Corollary 3.5.1.25. Let $f: X \rightarrow Y$ be a morphism of Kan complexes and let $n$ be an integer. The following conditions are equivalent:
The morphism $f$ is $n$-connective.
For every morphism of Kan complexes $Y' \rightarrow Y$, the projection map $Y' \times _{Y}^{\mathrm{h}} X \rightarrow Y'$ is $n$-connective.
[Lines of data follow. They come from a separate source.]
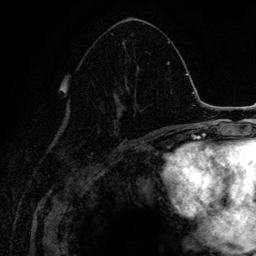
Breast MRI (dynamic contrast-enhanced), one axial slice; position 66 of 134 along the scan axis; cropped to one breast; dynamic contrast-enhanced series, time point 2 of 6 at this slice position (early post-contrast); 3 T; TE 4.2 ms, TR 7.9 ms; 1.2 mm slice thickness; 256 × 256 image matrix. Female patient.
Outlined on this slice (semi-automatic segmentation, software-assisted and operator-edited):
- enhancing-tissue mask used for the functional tumour volume (all voxels passing the contrast-enhancement thresholds inside the analysis volume; usually the tumour): bounding box [x1, y1, x2, y2] px = [102, 51, 147, 131]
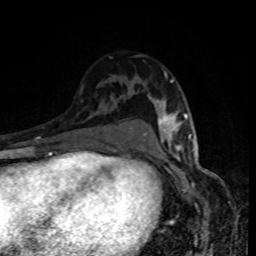
Breast MRI, one axial slice; slice 55 of 80 in the series (ordered by position); cropped to one breast; dynamic contrast-enhanced series, time point 2 of 8 at this slice position (early post-contrast); 1.5 T; TE 4.2 ms, TR 7 ms; 2 mm slice thickness; 256 × 256 image matrix, field of view 160 × 160 mm. Female patient.
Outlined on this slice (semi-automatic segmentation, software-assisted and operator-edited):
- enhancing-tissue mask used for the functional tumour volume (all voxels passing the contrast-enhancement thresholds inside the analysis volume; usually the tumour): bounding box <157,72,189,151> (left, top, right, bottom; pixels)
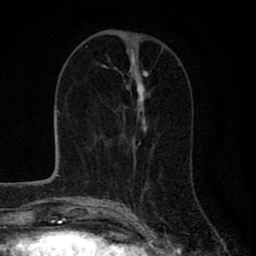
Breast MRI (dynamic contrast-enhanced), one axial slice. Slice 32 of 80 in the series (ordered by position). Cropped to one breast. Dynamic contrast-enhanced series, time point 2 of 8 at this slice position (early post-contrast). 1.5 T. TE 2.8 ms, TR 7.1 ms. 2 mm slice thickness. 256 × 256 image matrix, field of view 140 × 140 mm. Female patient.
Structures marked on this image (semi-automatic segmentation, software-assisted and operator-edited):
- enhancing-tissue mask used for the functional tumour volume (all voxels passing the contrast-enhancement thresholds inside the analysis volume; usually the tumour): bounding box (x1, y1, x2, y2) in pixels: (132, 81, 148, 181)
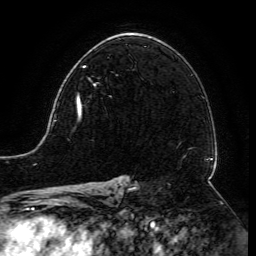
Breast MRI (dynamic contrast-enhanced), one axial slice. Cropped to one breast. Dynamic contrast-enhanced series, time point 2 of 6 at this slice position (early post-contrast). 3 T. TE 4.8 ms, TR 9 ms. 1.2 mm slice thickness. 256 × 256 image matrix, field of view 190 × 190 mm. Female patient.
Outlined on this slice (semi-automatic segmentation, software-assisted and operator-edited):
- enhancing-tissue mask used for the functional tumour volume (all voxels passing the contrast-enhancement thresholds inside the analysis volume; usually the tumour): bounding box (x1, y1, x2, y2) in pixels: (77, 66, 86, 112)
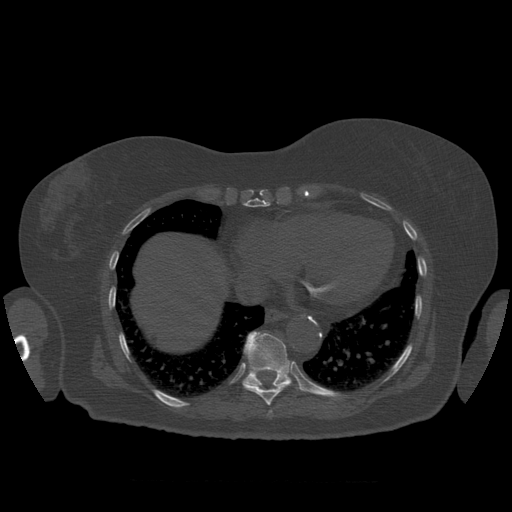
CT including the spine, one axial slice. Position 351 of 399 along the scan axis. Reconstruction kernel STANDARD. 120 kVp. Bone window (W 1800 / L 400 HU). 512 × 512 image matrix, field of view 404 × 404 mm. Patient age 81 years. Case-level facts recorded for this patient, not image findings: primary cancer: renal; vertebrae with lytic lesions (as recorded): L1.
Outlined on this slice (semi-automatically segmented with operator editing):
- T10 vertebra: bounding box <244,332,301,391> (left, top, right, bottom; pixels)
- T8 vertebra: <270,411,272,413>
- T9 vertebra: <243,350,286,406>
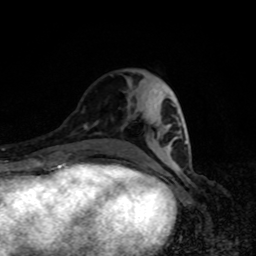
Breast MRI, one axial slice; position 34 of 80 along the scan axis; cropped to one breast; dynamic contrast-enhanced series, time point 2 of 8 at this slice position (early post-contrast); 1.5 T; TE 4.2 ms, TR 7 ms; 2 mm slice thickness; 256 × 256 image matrix, field of view 160 × 160 mm. Female patient.
Annotated regions visible in this slice (semi-automatically segmented with operator editing):
- enhancing-tissue mask used for the functional tumour volume (all voxels passing the contrast-enhancement thresholds inside the analysis volume; usually the tumour): bounding box (x1, y1, x2, y2) in pixels: (169, 104, 187, 166)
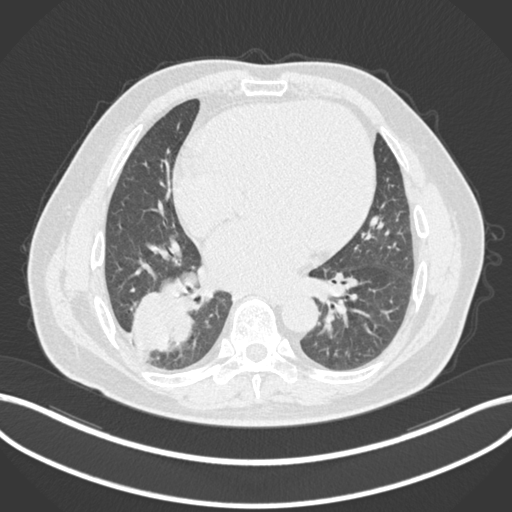
Chest CT, one axial slice; position 71 of 200 along the scan axis; reconstruction kernel B30f; 120 kVp; lung window (W 1500 / L -600 HU); 1 mm slice thickness; 512 × 512 image matrix, field of view 400 × 400 mm. Patient: male, 59 years.
Annotated regions visible in this slice (bounding box drawn by a radiologist):
- lung tumour (recorded histology: adenocarcinoma): box from (x=130, y=286) to (x=196, y=358) px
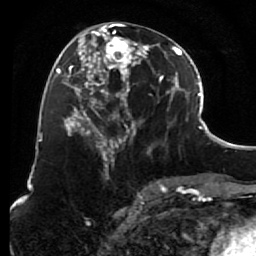
Breast MRI (dynamic contrast-enhanced), one axial slice. Position 32 of 80 along the scan axis. Cropped to one breast. Dynamic contrast-enhanced series, time point 2 of 7 at this slice position (early post-contrast). 1.5 T. TE 2.6 ms, TR 5.6 ms. 256 × 256 image matrix. Female patient.
Annotated regions visible in this slice (semi-automatic segmentation, software-assisted and operator-edited):
- enhancing-tissue mask used for the functional tumour volume (all voxels passing the contrast-enhancement thresholds inside the analysis volume; usually the tumour): bounding box [x1, y1, x2, y2] px = [85, 23, 156, 157]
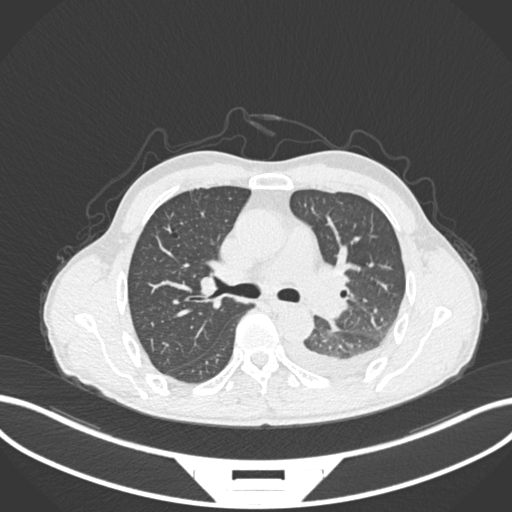
Chest CT, one axial slice. Reconstruction kernel B30f. Lung window (W 1500 / L -600 HU). 512 × 512 image matrix. Patient: male, 47 years. Case-level facts recorded for this patient, not image findings: clinical TNM (as recorded): T3 N1 M1c.
Outlined on this slice (bounding box drawn by a radiologist):
- lung tumour (recorded histology: small cell carcinoma): bounding box <310,292,345,320> (left, top, right, bottom; pixels)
For every vertex $y \in Y$, the homotopy fiber $\{ y\} \times ^{\mathrm{h}}_{Y} X$ is $n$-connective
Proof. Using Proposition 3.4.0.9, we can reduce to the case where $f$ is a Kan fibration. In this case, we can use Proposition 3.4.0.7 to reformulate conditions $(2)$ and $(3)$ as follows:
For every morphism of Kan complexes $Y' \rightarrow Y$, the projection map $Y' \times _{Y} X \rightarrow Y'$ is $n$-connective.
For every vertex $y \in Y$, the fiber $\{ y\} \times _{Y} X$ is $n$-connective.
The equivalence $(1) \Leftrightarrow (3')$ now follows from Proposition 3.5.1.22, and the equivalence $(1) \Leftrightarrow (2')$ from Corollary 3.5.1.24 $\square$